Polymer electrolytic capacitors are an alternative in applications where a film cap is being considered. You might be able to get more capacitance in less space for the same or lower cost. They're available with (relatively) low ESR and decent ripple current ratings. Of course, maintaining the polarity across the capacitor by a safe margin becomes important.

Tantalum capacitors can also be used but I stay away from them. They are temperamental and can fail explosively when any of their parameters are exceeded.

**The Coupled Inductor.** It is possible to consolidate the individual inductors because the windings maintain the same polarity and voltage at all times. The coupled inductor halves the inductance requirement because it must support twice the current. Even though the coupled inductor may be larger, the overall footprint is reduced.

Using a coupled inductor subtly modifies the SEPIC's behavior. The rectangular current thru C_ac resulting from the switching cycle induces an AC ripple voltage across the inductor inversely proportional to C_ac's value. This generates an additional circulating current across both windings of the inductor that distorts the triangular input current ripple waveform, increases EMI, and creates stability problems for the control loop. This problem can be overcome by deliberately introducing leakage inductance to reduce this circulating current.
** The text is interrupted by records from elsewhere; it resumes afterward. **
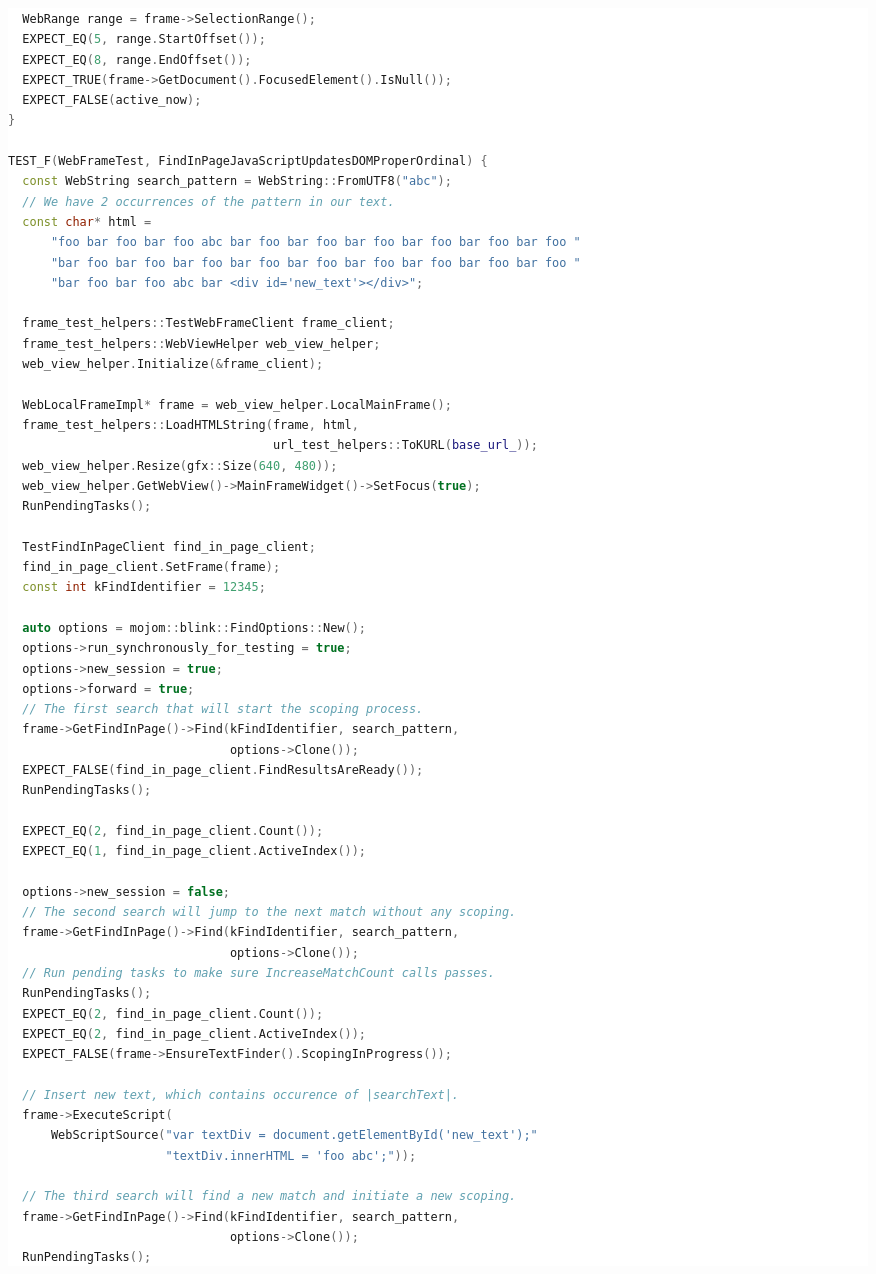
 ```cpp
  WebRange range = frame->SelectionRange();
  EXPECT_EQ(5, range.StartOffset());
  EXPECT_EQ(8, range.EndOffset());
  EXPECT_TRUE(frame->GetDocument().FocusedElement().IsNull());
  EXPECT_FALSE(active_now);
}

TEST_F(WebFrameTest, FindInPageJavaScriptUpdatesDOMProperOrdinal) {
  const WebString search_pattern = WebString::FromUTF8("abc");
  // We have 2 occurrences of the pattern in our text.
  const char* html =
      "foo bar foo bar foo abc bar foo bar foo bar foo bar foo bar foo bar foo "
      "bar foo bar foo bar foo bar foo bar foo bar foo bar foo bar foo bar foo "
      "bar foo bar foo abc bar <div id='new_text'></div>";

  frame_test_helpers::TestWebFrameClient frame_client;
  frame_test_helpers::WebViewHelper web_view_helper;
  web_view_helper.Initialize(&frame_client);

  WebLocalFrameImpl* frame = web_view_helper.LocalMainFrame();
  frame_test_helpers::LoadHTMLString(frame, html,
                                     url_test_helpers::ToKURL(base_url_));
  web_view_helper.Resize(gfx::Size(640, 480));
  web_view_helper.GetWebView()->MainFrameWidget()->SetFocus(true);
  RunPendingTasks();

  TestFindInPageClient find_in_page_client;
  find_in_page_client.SetFrame(frame);
  const int kFindIdentifier = 12345;

  auto options = mojom::blink::FindOptions::New();
  options->run_synchronously_for_testing = true;
  options->new_session = true;
  options->forward = true;
  // The first search that will start the scoping process.
  frame->GetFindInPage()->Find(kFindIdentifier, search_pattern,
                               options->Clone());
  EXPECT_FALSE(find_in_page_client.FindResultsAreReady());
  RunPendingTasks();

  EXPECT_EQ(2, find_in_page_client.Count());
  EXPECT_EQ(1, find_in_page_client.ActiveIndex());

  options->new_session = false;
  // The second search will jump to the next match without any scoping.
  frame->GetFindInPage()->Find(kFindIdentifier, search_pattern,
                               options->Clone());
  // Run pending tasks to make sure IncreaseMatchCount calls passes.
  RunPendingTasks();
  EXPECT_EQ(2, find_in_page_client.Count());
  EXPECT_EQ(2, find_in_page_client.ActiveIndex());
  EXPECT_FALSE(frame->EnsureTextFinder().ScopingInProgress());

  // Insert new text, which contains occurence of |searchText|.
  frame->ExecuteScript(
      WebScriptSource("var textDiv = document.getElementById('new_text');"
                      "textDiv.innerHTML = 'foo abc';"));

  // The third search will find a new match and initiate a new scoping.
  frame->GetFindInPage()->Find(kFindIdentifier, search_pattern,
                               options->Clone());
  RunPendingTasks();

```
**The Enmeshed Relationship of the Coupled Capacitor & Inductor.** The design starts with selecting a value for the coupled inductor, and this is most easily done by establishing a limit on the input ripple current. This limit is usually set as a percent of the input current at maximum load. High input ripple creates more EMI but allows for a smaller inductance and maybe a smaller core. The reverse is also true.

The values for L, L_l, and C_ac are interrelated: a small C_ac value will generate a larger ripple voltage and require a larger leakage inductance to oppose it. L's value influences L_l and C_ac because the smaller the inductor's ripple (e.g. magnetizing) current, the larger the product of L_l & C_ac must be to compensate. This is because C_ac's circulating current must be reduced to a value less than L's input ripple to minimize the distortion.

To summarize, the values for C_ac and L_l are inversely related and the product of C_ac and L_l are directly related to L.

Once a value is chosen for L, the value for C_ac is set. Its value should be as small as possible to minimize cost & space, plus smaller values also offer a wider selection in voltage range and tighter tolerances. But not so small that the required L_l isn't possible (it is not a separate inductor as shown in the schematic).

There are two approaches to establishing the leakage inductance value: by selecting a target input ripple current or setting the circulating current induced by C_ac equal to the magnetizing inductance. The former uses L_l to shift (or steer) input ripple to L2. I have chosen the latter approach since the interleaved design eliminates input ripple as a concern.

Obtaining a specific leakage inductance is dependent on the core type, winding placement, and configuration. With a toroid you can get a lot of leakage inductance by placing each winding on one half of the core. They are my default since they are usually easier to wind, but for this design I'd need a large & expensive core. Instead I went with a gapped RM14. L2 (secondary) is wound first. Leakage inductance is obtained with several layers of insulation (3mil polyimide) wound on top of it and then the winding for L1.

A potential problem with the introduction of L_l is resonance with C_ac. The frequency will likely be well above the control loop's gain and can wreak havoc. An RC dissipative snubber can fix but I haven't decided on this approach yet (but I will probably accommodate on the PCB).

SWITCHING COMPONENTS

In an earlier post I had suggested using a synchronous switch for D1, but after looking at the dissipation and added complexity of a high-side drive it isn't worth it. Q1 and D1 see roughly the same peak currents, and a schottky diode incurs only 1W additional over Q1. So for the prototype I'll keep it simple and stick with a diode.